Friday, Jan 26, 2007

Dubai: When bus number one dropped Rafay Ali near his home on an unlit road at 7pm last week, the driver told him to cross while he watched out for him. Eight-year-old Rafay never made it.

He was hit by a car, suffered three fractures, and one week later he is still in bed unable to move and sometimes crying in pain. The left side of his body is almost entirely wrapped in bandages and he will have to stay home from school for 30 days.

Rafay's parents are angry. They say the school had repeatedly refused their requests to have him dropped at the door of his Ajman home. And that night there was not even a supervisor on the bus to escort children across roads.

"When I met the principal at the hospital I asked him if he remembered my face from when I pleaded with him to drop my son home and he refused. I'm not going to let go of this," said Shamim, Rafay's mother.

Rafay attends afternoon classes at the New India Model School (NIMS) in Sharjah.

According to Jabbar Ali, the principal of NIMS, it is difficult to drop pupils to their doorstep because of "time constraints."

"When parents admit their children to the school we tell them there are some areas the buses will not go to. If they insist, we accept taking their children on the condition that they will not be dropped all the way," he said.

With 2,800 students attending in two shifts, the school has 17 buses and 17 supervisors, said Ali.
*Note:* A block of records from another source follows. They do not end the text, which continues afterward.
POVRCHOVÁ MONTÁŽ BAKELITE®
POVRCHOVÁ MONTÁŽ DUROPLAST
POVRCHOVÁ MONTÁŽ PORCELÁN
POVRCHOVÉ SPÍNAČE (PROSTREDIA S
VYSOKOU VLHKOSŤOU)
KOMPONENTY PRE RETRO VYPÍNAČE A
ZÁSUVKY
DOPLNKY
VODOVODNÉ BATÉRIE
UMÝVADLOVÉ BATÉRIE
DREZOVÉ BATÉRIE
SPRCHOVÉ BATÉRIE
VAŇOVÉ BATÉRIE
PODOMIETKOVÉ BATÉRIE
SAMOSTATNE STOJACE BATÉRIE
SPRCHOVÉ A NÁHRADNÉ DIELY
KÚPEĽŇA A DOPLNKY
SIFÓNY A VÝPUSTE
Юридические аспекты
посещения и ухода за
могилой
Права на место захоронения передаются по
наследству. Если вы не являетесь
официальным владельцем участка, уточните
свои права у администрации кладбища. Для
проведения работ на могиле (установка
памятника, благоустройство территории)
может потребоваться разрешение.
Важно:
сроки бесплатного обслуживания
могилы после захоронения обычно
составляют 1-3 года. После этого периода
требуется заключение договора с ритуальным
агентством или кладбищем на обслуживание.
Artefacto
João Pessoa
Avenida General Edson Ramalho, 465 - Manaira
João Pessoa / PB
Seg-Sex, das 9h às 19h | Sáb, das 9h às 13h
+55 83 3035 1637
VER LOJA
"All buses must have supervisors who are responsible for the children's safety, and must assist every child in crossing the street," he said, adding that the relevant supervisor was "held up" the day Rafay was injured. In such cases, he said, the supervisor's responsibilities fell upon the driver.
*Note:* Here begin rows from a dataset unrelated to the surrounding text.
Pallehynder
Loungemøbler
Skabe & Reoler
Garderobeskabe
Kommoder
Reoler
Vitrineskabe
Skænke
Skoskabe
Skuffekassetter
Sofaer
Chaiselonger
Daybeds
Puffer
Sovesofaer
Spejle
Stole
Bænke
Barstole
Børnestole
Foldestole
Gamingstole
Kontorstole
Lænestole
Another pupil at NIMS told Gulf News that supervisors were only present on the drive to the school, but not back, "and they only assist some of the children in crossing the street," she said.

Rafay's uncle, Imtiaz, said his six-year-old son was dropped at a junction by another NIMS bus, and made to walk "six minutes" before reaching home. The NIMS principal insisted that the school was not responsible for Rafay's injuries.

Arfan, who drives the NIMS bus, told Gulf News that Rafay ran across the street that evening before he could catch up with him, and before he knew it, a "speeding car" had hit him. A sergeant at Ajman's Al Madina Police Station told Gulf News that Arfan was being held responsible for Rafay's accident due to "negligence."

"The driver admitted it was his responsibility to assist the child in crossing the street, which he failed to do," he said, adding the driver of the car that hit Rafay was going at "around 60 kilometres per hour, which is the speed limit on that road."